Still, some scientists are behaving more like political activists and politicians. The writers of the HHS letters understand that defending their idea of the department requires political allies: Ian Morgan, a postdoctoral fellow at the National Institutes of Health and one of the signers of both letters, told me that a main goal of the public outcry is to stir up further congressional support. A social-media account run by anonymous NIH officials explicitly calls out the “rightwing billionaires” who are trying to corrupt their agency. And scientists and physicians have cited the Trump administration’s actions as motivation in their run for Democratic congressional seats.
Their choice of party is not just a protest against this administration. Scientists, as a group, lean more Democratic and less Republican than the rest of the public, a trend that seems to have intensified in recent decades. Pediatrics—the subgroup of medicine that communicates most regularly with families about vaccines—is among the most left-leaning medical specialties.
Already, public opinion on the Trump administration’s siege on science divides along party lines. An April poll from the health nonprofit KFF showed that a majority of Republicans supported Trump’s massive cuts to staff and spending at federal health agencies, whereas nearly all Democrats opposed them. (Another, more recent survey, from the Civic Health and Institutions Project, noted more muted enthusiasm from Republicans—but still found that more Republicans approved of Trump’s attacks on science than did not.) More Republicans than Democrats support slashing funding to universities, too. And 41 percent of Republicans say that HHS’s recent changes to vaccine policy will make people safer, compared with just 4 percent of Democrats.

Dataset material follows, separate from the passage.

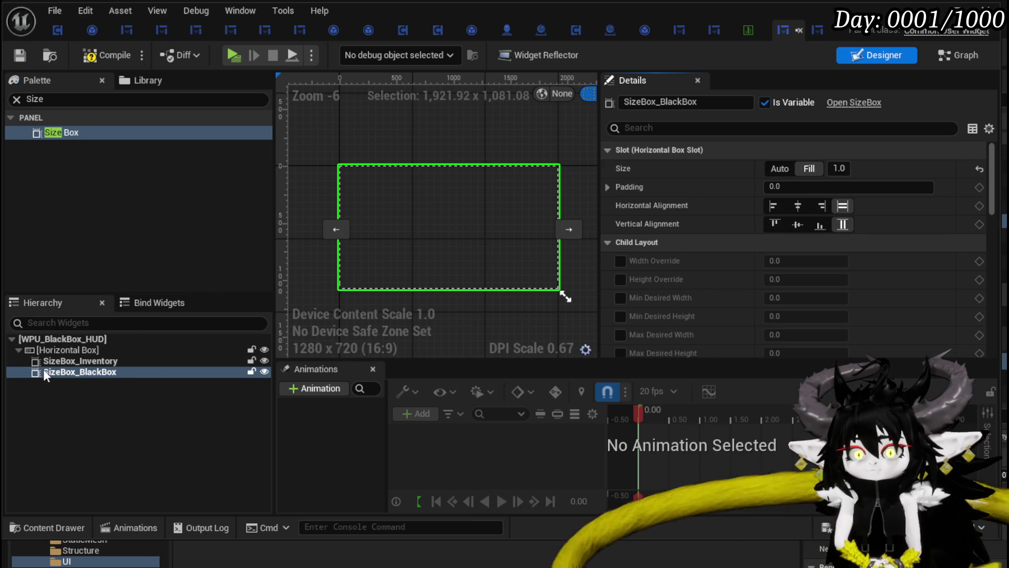
pyautogui.click(63, 361)
pyautogui.click(809, 169)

Whatever the scientists’ intentions, their actions may inadvertently bolster the Trump administration’s case that scientists represent a particular liberal worldview. Shariff, the social psychologist, has found in his research that—even when politicization aligns with their own beliefs—“people don’t like to see their science politicized,” he told me. “They lose trust in it.” That decline in trust, Shariff predicts, will concentrate among those on the right, who “will see science as more politicized than they did before,” he said, “because it’s taking a side.”
If that happens, the administration could leverage the validation of public opinion as permission to escalate. Trump and his appointees have loudly asserted that their vision for science in America is the correct one, representing truth rather than politics. In their view, the problem originated with the scientists who allowed ideology to infiltrate their thinking, fell prey to the distortive influence of industry, and discouraged the public from doing “your own research.” They seem ready, too, to blame scientists for the ongoing fracas. In July, NIH Director Jay Bhattacharya sat down with some members of his staff to discuss the letter they had signed, calling for a restoration of the agency’s scientific integrity. After a fairly cordial meeting, Bhattacharya’s staff invited him to join them at a pro-NIH rally—perhaps even speak, Sarah Kobrin, a branch chief at the National Cancer Institute who attended the meeting, told me. “That appeared to anger him,” Kobrin said. Bhattacharya declined and stood to leave, adding, “I’m disappointed that you are politicizing this.”